All this raises two obvious questions: what are quantum computers good for, and can they actually be built? It turns out that a quantum computer can carry out classical and probabilistic computations, so the first question is asking whether they can do anything further.1 One might think so, since the state space is so much bigger than it is for a classical computation (it is 2ⁿ dimensional rather than merely n dimensional), and the reassembly process means that we can potentially afford to visit remote parts of the state space, where all coefficients might be of very similar (and small) magnitudes, and come back again to a state where a useful measurement can be made. However, the very vastness of this space means that most states are completely inaccessible unless one is prepared to use a vast number of basic operations. Additionally, it is important that at the end of the computation the output should not be a “typical” state, since only very special states give rise to useful measurements.

These arguments show that if a quantum computation is to be useful, then it will have to be very carefully (and cleverly) organized. However, there is a spectacular example of just such a computation: Peter Shor’s use of a quantum computer to calculate FAST FOURIER TRANSFORMS [III.26] extremely rapidly. The fast Fourier transform has a symmetry that allows the calculation to be split up and carried out “in parallel” (it might be better to say “in superposition”) in a way that is ideally suited to a quantum computer. A super-fast Fourier transform can then be used to solve (by classical methods) some famous computational problems, such as the discrete logarithm problem and the factorization of large integers. The latter can then be used to break a public-key cryptosystem, the encryption method that lies at the heart of modern computer security. (See MATHEMATICS AND CRYPTOGRAPHY [VII. 7 §5] and COMPUTATIONAL NUMBER THEORY [IV.3 §3] for further discussion of these problems.)
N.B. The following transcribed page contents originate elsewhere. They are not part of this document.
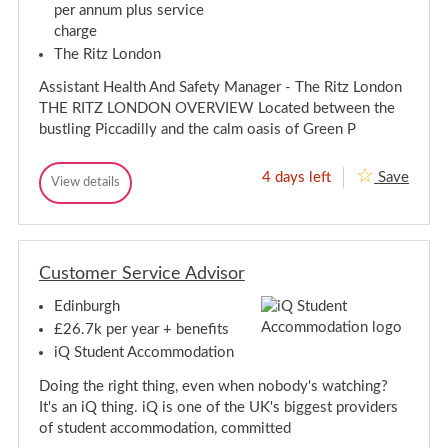
O
t
t
per annum plus service
n
-
p
u
charge
t
H
n
p
-
o
i
The Ritz London
o
o
t
H
r
k
y
o
Assistant Health And Safety Manager - The Ritz London
t
,
–
o
THE RITZ LONDON OVERVIEW Located between the
H
u
P
k
a
o
bustling Piccadilly and the calm oasis of Green P
n
,
m
t
i
p
e
H
t
s
n
a
4 days left
Save
A
View details
y
h
t
A
m
s
i
–
i
s
p
r
s
a
P
s
s
e
l
i
i
o
L
h
s
s
t
i
i
t
Customer Service Advisor
t
e
v
a
r
a
n
e
n
e
Edinburgh
n
I
t
t
n
t
H
i
£26.7k per year + benefits
A
e
H
a
iQ Student Accommodation
c
a
e
l
c
l
a
L
o
Doing the right thing, even when nobody's watching?
t
l
m
i
h
It's an iQ thing. iQ is one of the UK's biggest providers
m
t
A
v
of student accommodation, committed
o
n
h
e
d
d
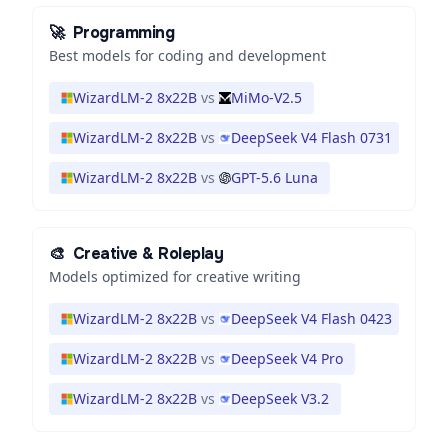
🚀
Programming
Best models for coding and development
WizardLM-2 8x22B
vs
MiMo-V2.5
WizardLM-2 8x22B
vs
DeepSeek V4 Flash 0731
WizardLM-2 8x22B
vs
GPT-5.6 Luna
🎨
Creative & Roleplay
Models optimized for creative writing
WizardLM-2 8x22B
vs
DeepSeek V4 Flash 0423
WizardLM-2 8x22B
vs
DeepSeek V4 Pro
WizardLM-2 8x22B
vs
DeepSeek V3.2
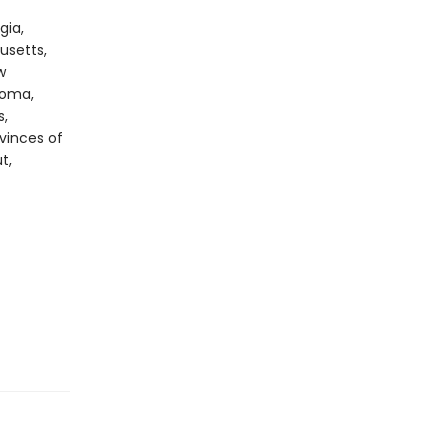
gia,
usetts,
w
homa,
s,
ovinces of
t,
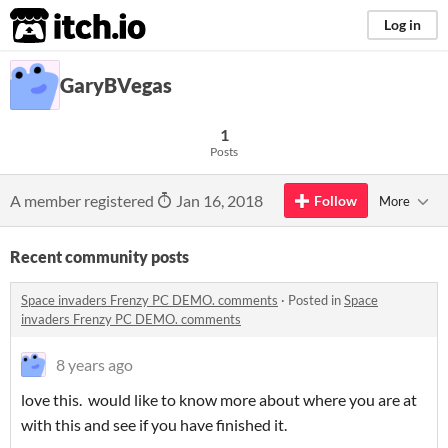
itch.io
Log in
GaryBVegas
1
Posts
A member registered
Jan 16, 2018
Follow
More
Recent community posts
Space invaders Frenzy PC DEMO. comments
·
Posted in
Space
invaders Frenzy PC DEMO. comments
8 years ago
love this. would like to know more about where you are at
with this and see if you have finished it.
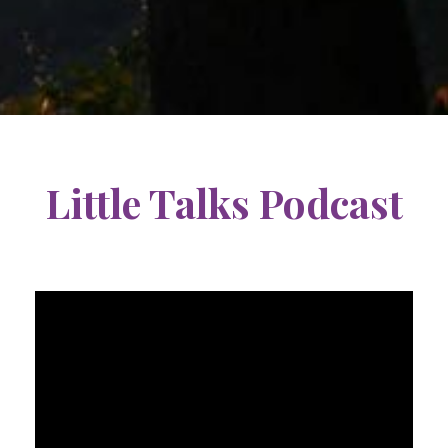
Little Talks Podcast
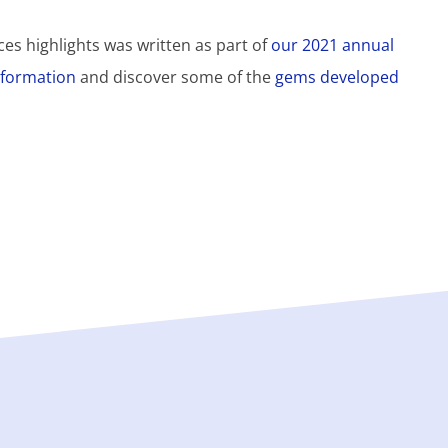
es highlights was written as part of
our 2021 annual
information
and discover some of the
gems developed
Can a machine be built that would actually be able to do this? There are formidable problems to overcome, arising from a phenomenon in quantum mechanics known as “decoherence,” which makes it very hard to stop a complicated state from “collapsing” to a simpler one that is no longer of use. Some progress has been made, but it is too early to say whether, or when, a quantum computer will be built that can factorize large numbers quickly.

Nevertheless, the theoretical challenges raised by the notion of a quantum computer are fascinating. Perhaps the most interesting one is very simple: find an application of quantum computers that is significantly different from the few that have already been found. The fact that quantum computers can factorize large numbers is strong evidence that they are more powerful, but it would be good to have a better understanding of why. (It is known that quantum computers are better for some other uses, such as COMMUNICATION COMPLEXITY [IV.20§5.1.4].) Is there a much simpler task that is easy for quantum computers and difficult for classical computers, at least if some well-known plausible hypothesis is true about what classical computers cannot do? Can quantum computers solve NP-COMPLETE [IV.20 §4] problems? The majority opinion is that they cannot, and indeed the statement that they cannot is becoming another of the many “plausible hypotheses” of complexity theory, but it would be good to have stronger reasons for believing in this statement, such as a proof subject to already-known plausible hypotheses in classical computation.

^1. It is also possible to simulate a quantum computation classically, but it would take an absurdly long time to do so: quantum computers cannot calculate noncomputable functions, but they may be far more efficient at calculating some computable ones.